Fitri (19), buruh warteg asal Kecamatan Adiwerna, Kabupaten Tegal, misalnya, memilih untuk bertahan di kampung karena enggan mengurus persyaratan administrasi yang dinilainya cukup ribet. Persyaratan tersebut mulai dari surat pengantar pemerintah desa, surat izin keluar masuk, surat keterangan sehat, surat keterangan bekerja, dan surat jaminan dari keluarga atau tempat kerja di tempat rantau.
”Persyaratan untuk kembali ke Jakarta rumit. Saya malas mengurusnya. Lagi pula, ongkos ke Jakarta masih mahal, tunggu agak nanti deh,” ujar Fitri.
Sejak pandemi memaksa Pemprov DKI Jakarta menerapkan PSBB, Fitri kembali ke Adiwerna sejak awal Mei. Selama di rumah, ia berjualan makanan secara daring. Uang hasil berjualan makanan dipakai Fitri untuk mencukupi kebutuhannya selama di kampung. Sebagian lagi akan dikumpulkan untuk modal kembali ke Jakarta.
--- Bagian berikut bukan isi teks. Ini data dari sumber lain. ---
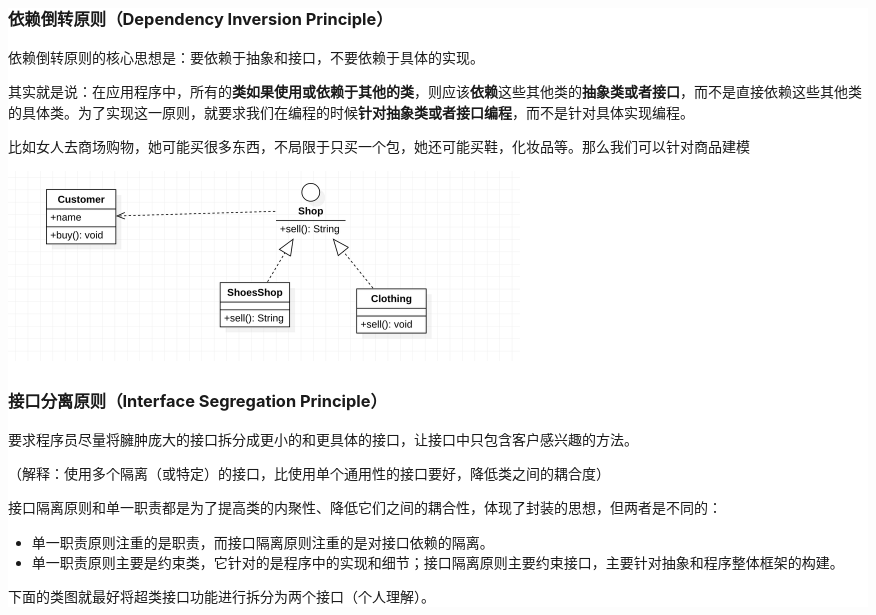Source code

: ### 依赖倒转原则（Dependency Inversion Principle）

依赖倒转原则的核心思想是：要依赖于抽象和接口，不要依赖于具体的实现。

其实就是说：在应用程序中，所有的**类如果使用或依赖于其他的类**，则应该**依赖**这些其他类的**抽象类或者接口**，而不是直接依赖这些其他类的具体类。为了实现这一原则，就要求我们在编程的时候**针对抽象类或者接口编程**，而不是针对具体实现编程。

比如女人去商场购物，她可能买很多东西，不局限于只买一个包，她还可能买鞋，化妆品等。那么我们可以针对商品建模

<img src="imgs/dependency-inversion.png" style="zoom:50%;" />

### 接口分离原则（Interface Segregation Principle）

要求程序员尽量将臃肿庞大的接口拆分成更小的和更具体的接口，让接口中只包含客户感兴趣的方法。

（解释：使用多个隔离（或特定）的接口，比使用单个通用性的接口要好，降低类之间的耦合度）

接口隔离原则和单一职责都是为了提高类的内聚性、降低它们之间的耦合性，体现了封装的思想，但两者是不同的：

- 单一职责原则注重的是职责，而接口隔离原则注重的是对接口依赖的隔离。
- 单一职责原则主要是约束类，它针对的是程序中的实现和细节；接口隔离原则主要约束接口，主要针对抽象和程序整体框架的构建。

下面的类图就最好将超类接口功能进行拆分为两个接口（个人理解）。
Berbeda dengan Fitri, Riswanto (23), buruh warteg lain asal Kecamatan Wanasari, Kabupaten Brebes, memilih kembali ke tempatnya bekerja di wilayah Jakarta Selatan dengan modal nekat karena tidak punya pilihan lain. Sebulan terakhir, Riswanto menganggur di kampung halamannya karena warteg tempatnya bekerja tutup.
Riswanto kembali merantau sejak dua pekan lalu dengan menumpang jasa perjalanan atau travel. Ia sengaja memilih berangkat dari Brebes malam hari untuk menghindari pemeriksaan petugas. Pasalnya, dirinya tidak membawa syarat-syarat administrasi untuk masuk Jakarta.
”Alhamdulillah, selamat sampai Jakarta meski tidak bawa surat-surat apa pun. Saat di jalan tidak ada pemeriksaan. Saat tiba di sini juga tidak diperiksa oleh petugas kelurahan setempat,” ujar Riswanto saat dihubungi dari Tegal.
Tahun ini, Riswanto tidak merantau seorang diri. Dia mengajak tetangganya, Ainul (18), untuk ikut dengannya mengadu nasib di Ibu Kota. Ainul, yang putus sekolah sejak tahun lalu, selama ini masih menganggur.
”Baru pertama kali ini mengajak orang merantau. Saya mengajak Ainul merantau karena diminta oleh bos untuk membawa orang yang bisa bantu-bantu di warteg,” ujar Riswanto.
Sebelumnya, Pelaksana Tugas Kepala Dinas Pemberdayaan Masyarakat dan Desa Kabupaten Tegal Prasetiawan mengatakan, pemerintah daerah sudah menyiapkan beberapa solusi bagi masyarakat terdampak pandemi Covid-19, termasuk yang tidak bisa kembali ke perantauan.
Solusi yang diberikan, antara lain, memberikan bantuan melalui bantuan langsung tunai (BLT) dana desa dan memberdayakan masyarakat melalui program Padat Karya Tunai Desa (PKTD).
Prasetiawan mengatakan, melalui PKTD, masyarakat terdampak pandemi Covid-19 diberdayakan untuk melakukan pekerjaan yang berguna bagi kepentingan desa, misalnya bersih-bersih lingkungan, bersih-bersih saluran air, dan kegiatan lain yang tidak memerlukan keahlian khusus. Masyarakat yang diberdayakan akan diupah menggunakan sebagian anggaran dana desa.